Jeder Mensch stammt bis zum heutigen Tag von seinen biologischen Eltern ab: von einer männlichen Samenzelle und einem weiblichen Ei.
Streng genommen muss sich also die Selbstliebe auf diejenigen erweitern, die uns das Leben geschenkt haben.
- Liebe zu Ehefrau: Sechstes Gebot
Jesus lehrt uns, wie Mann und Frau in der Ehe zueinanderstehen: „Darum wird der Mann Vater und Mutter verlassen und sich an seine Frau binden und die zwei werden ein Fleisch sein? Sie sind also nicht mehr zwei, sondern ein Fleisch. Was aber Gott verbunden hat, das darf der Mensch nicht trennen.“(Mt 19,5f; νεκα τούτου καταλείψει ἄνθρωπος τὸν πατέρα καὶ τὴν μητέρα καὶ κολληθήσεται τῇ γυναικὶ αὐτοῦ, καὶ ἔσονται οἱ δύο εἰς σάρκα μίαν ὥστε οὐκέτι εἰσὶν δύο ἀλλὰ σὰρξ μία. ὃ οὖν ὁ θεὸς συνέζευξεν ἄνθρωπος μὴ χωριζέτω.)
Die Verbindung von Mann und Frau in der Ehe schafft Nachkommen: ein männlicher Leib verbindet sich mit dem weiblichen Leib zu einer geschlechtlichen Gemeinschaft.
- Liebe zu Nachkommen: Fünftes Gebot
Das entstehende Kind ist Fleisch vom Fleisch seiner Eltern; es wird also von den eigenen Eltern als ihr eigenes Fleisch geliebt.
Zugleich erfüllt sich der Wunsch der Eltern nach Absicherung ihres Lebens im Alter im Generationsvertrag: die Kinder sorgen für die Alten.
Niemand wird seine eigenes Fleisch hassen, sondern das menschliche Geschlecht braucht sowohl die Eltern als auch die Kinder: „die Kinder [sind] von Fleisch und Blut“(Hebräer 2,14a; τὰ παιδία κεκοινώνηκεν αἵματος καὶ σαρκός ).
Abtreibung ist Mord und mit der Selbstliebe nicht zu vereinbaren.
- Theologie und Philosophie
Jesus wünscht sich von seinen Jüngern: „Ein neues Gebot gebe ich euch: Liebt einander!

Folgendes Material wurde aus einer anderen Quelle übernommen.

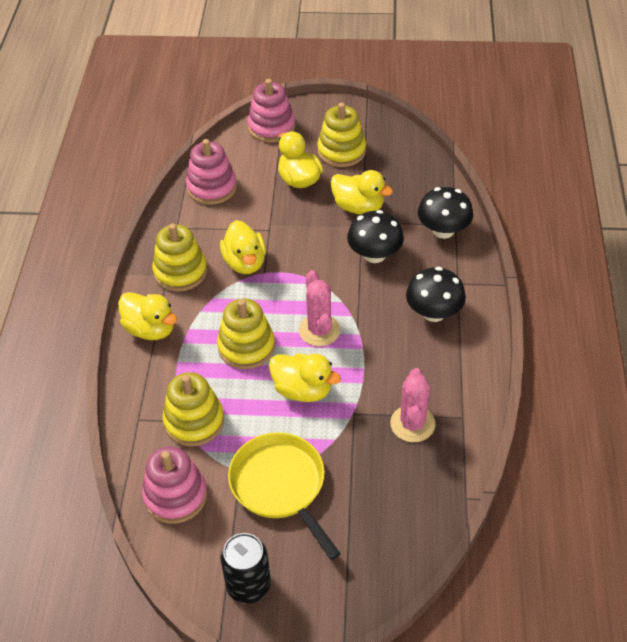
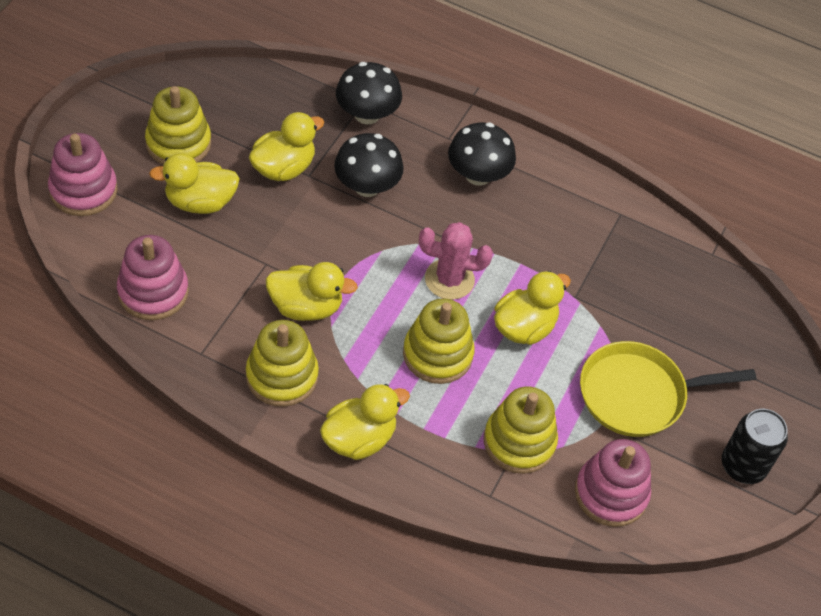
camera: 75 degrees left, 5 degrees up
(412, 424) = (611, 255): pink cactus -> none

Wie ich euch geliebt habe, so sollt auch ihr einander lieben.“(Joh 13,34; Ἐντολὴν καινὴν δίδωμι ὑμῖν, ἵνα ἀγαπᾶτε ἀλλήλους, καθὼς ἠγάπησα ὑμᾶς ἵνα καὶ ὑμεῖς ἀγαπᾶτε ἀλλήλους. )
Denn Gott ist Liebe höchstselbst: „Gott ist Liebe, und wer in der Liebe bleibt, bleibt in Gott und Gott bleibt in ihm.“(I Joh 4,16b; Ὁ θεὸς ἀγάπη ἐστίν, καὶ ὁ μένων ἐν τῇ ἀγάπῃ ἐν τῷ θεῷ μένει, καὶ ὁ θεὸς ἐν αὐτῷ μένει. )
- Amo ergo sum
Sich selbst zu lieben, ist die höchste Intuition, die selbst nicht größer sein kann. Sie ist größer als das menschliche Denken selbst und übersteigt Descartes Diktum Cogito ergo sum: „Ich denke, also bin ich“[1].
Und die recht verstandene Liebe hält alle Gebote Gottes, so dass der heilige Thomas von Aquin feststellt: „Also ist die Liebe, im Sinne der Nächstenliebe, die Form des Glaubens.“[2]
- Liebe: Grundgesetz jeder Gesellschaft
Das lateinische Wort für Gesellschaft ist societas und besteht also aus socii, Gefährten. Eine jede Gesellschaft, egal, ob Kapitalismus oder Sozialismus, muss die einzelnen Gesellschaftsmitglieder achten.
Um die Gefährten zu achten, ist es sinnvoll, ihnen Gutes zu tun: sie also am Leben zu erhalten und ihnen zu geben, was sie benötigen, wie es gegenseitige Gerechtigkeit verlangt.
Das ist es, was Aristoteles meint: liebende Freunde „wollen uns Gutes tun“[3].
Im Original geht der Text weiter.